Directions for this task. Nothing may be dropped or added when the entries below are copied.

Stored data entries
######

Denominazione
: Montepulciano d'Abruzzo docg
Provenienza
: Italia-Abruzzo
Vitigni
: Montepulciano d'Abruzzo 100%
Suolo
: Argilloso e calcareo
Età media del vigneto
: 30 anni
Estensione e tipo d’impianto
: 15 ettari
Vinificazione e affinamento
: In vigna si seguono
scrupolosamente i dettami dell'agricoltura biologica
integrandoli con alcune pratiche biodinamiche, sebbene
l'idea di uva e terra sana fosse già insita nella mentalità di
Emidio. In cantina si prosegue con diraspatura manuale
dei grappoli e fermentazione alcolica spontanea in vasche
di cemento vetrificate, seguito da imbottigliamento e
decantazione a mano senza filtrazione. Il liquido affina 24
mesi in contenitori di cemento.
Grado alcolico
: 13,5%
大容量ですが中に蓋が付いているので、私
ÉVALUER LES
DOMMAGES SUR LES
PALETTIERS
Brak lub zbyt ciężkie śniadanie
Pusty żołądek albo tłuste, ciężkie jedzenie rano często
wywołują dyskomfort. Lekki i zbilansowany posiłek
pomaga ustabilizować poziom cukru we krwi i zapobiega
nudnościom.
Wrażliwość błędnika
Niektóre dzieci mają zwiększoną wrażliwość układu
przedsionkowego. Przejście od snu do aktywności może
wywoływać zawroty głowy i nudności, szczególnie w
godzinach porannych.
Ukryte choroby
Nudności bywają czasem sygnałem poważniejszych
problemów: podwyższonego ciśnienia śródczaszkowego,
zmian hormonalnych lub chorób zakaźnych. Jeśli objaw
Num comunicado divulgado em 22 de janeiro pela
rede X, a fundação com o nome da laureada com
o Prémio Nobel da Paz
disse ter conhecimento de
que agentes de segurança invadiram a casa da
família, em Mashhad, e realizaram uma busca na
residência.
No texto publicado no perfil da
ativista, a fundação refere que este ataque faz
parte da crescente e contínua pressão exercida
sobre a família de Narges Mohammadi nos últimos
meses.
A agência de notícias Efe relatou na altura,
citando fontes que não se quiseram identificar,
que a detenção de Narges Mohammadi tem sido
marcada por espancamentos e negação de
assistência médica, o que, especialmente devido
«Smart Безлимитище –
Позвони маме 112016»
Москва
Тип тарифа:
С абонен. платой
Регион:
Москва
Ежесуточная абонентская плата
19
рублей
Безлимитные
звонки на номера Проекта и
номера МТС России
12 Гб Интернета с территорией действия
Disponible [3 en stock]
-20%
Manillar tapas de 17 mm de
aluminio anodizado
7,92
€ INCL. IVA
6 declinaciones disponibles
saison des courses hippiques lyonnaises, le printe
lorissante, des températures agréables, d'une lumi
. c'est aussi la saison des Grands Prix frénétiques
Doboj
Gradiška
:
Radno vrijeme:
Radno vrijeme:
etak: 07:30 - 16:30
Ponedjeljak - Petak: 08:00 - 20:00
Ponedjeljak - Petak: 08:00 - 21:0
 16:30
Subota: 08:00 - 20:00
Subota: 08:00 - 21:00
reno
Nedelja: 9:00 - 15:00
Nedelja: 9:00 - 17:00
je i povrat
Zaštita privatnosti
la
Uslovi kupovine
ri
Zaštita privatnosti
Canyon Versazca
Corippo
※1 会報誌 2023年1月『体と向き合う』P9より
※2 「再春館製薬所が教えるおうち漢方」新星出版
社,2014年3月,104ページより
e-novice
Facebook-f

######

Exercise solution.
Denominazione
: Montepulciano d'Abruzzo docg
Provenienza
: Italia-Abruzzo
Vitigni
: Montepulciano d'Abruzzo 100%
Suolo
: Argilloso e calcareo
Età media del vigneto
: 30 anni
Estensione e tipo d’impianto
: 15 ettari
Vinificazione e affinamento
: In vigna si seguono
scrupolosamente i dettami dell'agricoltura biologica
integrandoli con alcune pratiche biodinamiche, sebbene
l'idea di uva e terra sana fosse già insita nella mentalità di
Emidio. In cantina si prosegue con diraspatura manuale
dei grappoli e fermentazione alcolica spontanea in vasche
di cemento vetrificate, seguito da imbottigliamento e
decantazione a mano senza filtrazione. Il liquido affina 24
mesi in contenitori di cemento.
Grado alcolico
: 13,5%
大容量ですが中に蓋が付いているので、私
ÉVALUER LES
DOMMAGES SUR LES
PALETTIERS
Brak lub zbyt ciężkie śniadanie
Pusty żołądek albo tłuste, ciężkie jedzenie rano często
wywołują dyskomfort. Lekki i zbilansowany posiłek
pomaga ustabilizować poziom cukru we krwi i zapobiega
nudnościom.
Wrażliwość błędnika
Niektóre dzieci mają zwiększoną wrażliwość układu
przedsionkowego. Przejście od snu do aktywności może
wywoływać zawroty głowy i nudności, szczególnie w
godzinach porannych.
Ukryte choroby
Nudności bywają czasem sygnałem poważniejszych
problemów: podwyższonego ciśnienia śródczaszkowego,
zmian hormonalnych lub chorób zakaźnych. Jeśli objaw
Num comunicado divulgado em 22 de janeiro pela
rede X, a fundação com o nome da laureada com
o Prémio Nobel da Paz
disse ter conhecimento de
que agentes de segurança invadiram a casa da
família, em Mashhad, e realizaram uma busca na
residência.
No texto publicado no perfil da
ativista, a fundação refere que este ataque faz
parte da crescente e contínua pressão exercida
sobre a família de Narges Mohammadi nos últimos
meses.
A agência de notícias Efe relatou na altura,
citando fontes que não se quiseram identificar,
que a detenção de Narges Mohammadi tem sido
marcada por espancamentos e negação de
assistência médica, o que, especialmente devido
«Smart Безлимитище –
Позвони маме 112016»
Москва
Тип тарифа:
С абонен. платой
Регион:
Москва
Ежесуточная абонентская плата
19
рублей
Безлимитные
звонки на номера Проекта и
номера МТС России
12 Гб Интернета с территорией действия
Disponible [3 en stock]
-20%
Manillar tapas de 17 mm de
aluminio anodizado
7,92
€ INCL. IVA
6 declinaciones disponibles
saison des courses hippiques lyonnaises, le printe
lorissante, des températures agréables, d'une lumi
. c'est aussi la saison des Grands Prix frénétiques
Doboj
Gradiška
:
Radno vrijeme:
Radno vrijeme:
etak: 07:30 - 16:30
Ponedjeljak - Petak: 08:00 - 20:00
Ponedjeljak - Petak: 08:00 - 21:0
 16:30
Subota: 08:00 - 20:00
Subota: 08:00 - 21:00
reno
Nedelja: 9:00 - 15:00
Nedelja: 9:00 - 17:00
je i povrat
Zaštita privatnosti
la
Uslovi kupovine
ri
Zaštita privatnosti
Canyon Versazca
Corippo
※1 会報誌 2023年1月『体と向き合う』P9より
※2 「再春館製薬所が教えるおうち漢方」新星出版
社,2014年3月,104ページより
e-novice
Facebook-f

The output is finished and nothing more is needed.